El oro continúa alcanzando nuevos máximos mientras Bitcoin lucha por recuperar niveles de precios más altos, reforzando una creciente divergencia en los mercados globales. Según un informe reciente de CryptoQuant, el panorama de inversión actual se ha convertido en una historia de dos mundos.
Por un lado, los metales preciosos y las acciones estadounidenses atraen flujos constantes a medida que los inversores buscan activos con un impulso más claro y una estabilidad percibida. Por otro lado, Bitcoin muestra signos de fatiga, con datos on-chain que indican que el mercado está perdiendo fuerza en lugar de prepararse para una recuperación inmediata.
CryptoQuant destaca una preocupante confluencia de indicadores que sugiere que el mercado de criptomonedas está entrando en una fase más frágil. Aunque el precio se mantiene relativamente elevado en comparación con los niveles históricos de mercado bajista, las métricas subyacentes apuntan a una demanda debilitada y una participación decreciente de segmentos clave del mercado.
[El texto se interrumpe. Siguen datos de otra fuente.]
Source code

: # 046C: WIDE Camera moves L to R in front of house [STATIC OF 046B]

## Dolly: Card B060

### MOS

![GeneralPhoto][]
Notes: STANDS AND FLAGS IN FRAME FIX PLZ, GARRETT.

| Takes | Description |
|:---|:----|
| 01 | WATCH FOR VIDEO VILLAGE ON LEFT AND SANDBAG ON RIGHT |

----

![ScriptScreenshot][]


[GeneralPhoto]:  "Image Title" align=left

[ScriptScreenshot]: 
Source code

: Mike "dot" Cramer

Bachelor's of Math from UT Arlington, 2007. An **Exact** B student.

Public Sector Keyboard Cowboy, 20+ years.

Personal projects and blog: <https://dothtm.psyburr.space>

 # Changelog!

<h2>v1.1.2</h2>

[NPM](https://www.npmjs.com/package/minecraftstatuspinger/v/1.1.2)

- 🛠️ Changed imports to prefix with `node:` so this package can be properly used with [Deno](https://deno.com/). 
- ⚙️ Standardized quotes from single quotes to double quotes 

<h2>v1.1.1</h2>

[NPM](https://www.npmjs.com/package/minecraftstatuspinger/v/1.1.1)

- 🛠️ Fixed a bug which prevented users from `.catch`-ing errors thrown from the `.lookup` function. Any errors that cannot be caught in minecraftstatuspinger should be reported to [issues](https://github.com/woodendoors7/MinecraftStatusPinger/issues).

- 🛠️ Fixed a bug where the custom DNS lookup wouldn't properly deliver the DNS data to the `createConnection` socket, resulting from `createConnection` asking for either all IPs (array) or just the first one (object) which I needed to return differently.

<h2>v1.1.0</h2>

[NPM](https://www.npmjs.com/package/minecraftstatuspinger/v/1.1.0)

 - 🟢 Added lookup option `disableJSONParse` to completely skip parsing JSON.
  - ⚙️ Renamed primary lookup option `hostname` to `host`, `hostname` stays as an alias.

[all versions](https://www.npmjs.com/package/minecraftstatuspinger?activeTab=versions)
Esta desconexión implica que la lucha de Bitcoin no es puramente técnica, sino estructural, arraigada en las cambiantes preferencias de capital y la aversión al riesgo.
El contraste es sorprendente. Mientras el oro se beneficia de la incertidumbre macroeconómica y los mercados de valores avanzan impulsados por las expectativas de liquidez, Bitcoin parece atrapado en una consolidación, incapaz de atraer los mismos flujos impulsados por la convicción. Esta creciente divergencia plantea interrogantes importantes sobre el papel de Bitcoin en el ciclo actual y si podrá reafirmarse como un activo competitivo en medio de condiciones más estrictas y un cambio en el comportamiento de los inversores.
El informe señala un claro repliegue institucional que está pesando fuertemente sobre la estructura del mercado de Bitcoin. El Índice de Prima de Coinbase, un indicador clave de la demanda institucional estadounidense, se mantiene profundamente negativo y recientemente alcanzó un mínimo periódico de -0.169%. Esto indica que la presión de venta durante el horario de negociación en Estados Unidos es materialmente más fuerte que el promedio global.
Cabe destacar que el índice solo ha sido positivo dos veces durante enero, reforzando la visión de que las instituciones y los participantes de alto patrimonio neto se están desapalancando activamente en lugar de acumular exposición. Históricamente, las primas negativas sostenidas de esta magnitud tienden a coincidir con fases de distribución, no con recuperaciones en etapas iniciales.
Agregando a esta debilidad está la evaporación del "capital en espera" del mercado. La capitalización de mercado combinada de las 12 principales stablecoins se ha contraído en $2.24 mil millones recientemente, extendiendo una caída de aproximadamente $5.6 mil millones desde el pico hasta el valle.
Este comportamiento difiere de la rotación típica hacia stablecoins que se observa antes de las fases de compra en caídas. En cambio, refleja una dinámica más preocupante: el capital que sale completamente del ecosistema de criptomonedas y regresa al dinero fiduciario. Sin liquidez en espera lista para reingresar, las reacciones alcistas se vuelven estructuralmente más débiles y de corta duración.
Atrapado entre la venta institucional y la liquidez reducida, el sesgo a corto plazo de Bitcoin sigue inclinado a la baja. En un escenario bajista, los niveles clave a monitorear incluyen el Precio Medio Verdadero cerca de $81,000, el máximo de 2024 alrededor de $70,000 y, en última instancia, la media móvil de 200 semanas cerca de $58,000.
Por el contrario, un resultado alcista probablemente requeriría un período extendido de consolidación lateral, permitiendo que la oferta superior sea absorbida mientras se recuperan los flujos de stablecoins y el capital fresco regresa gradualmente.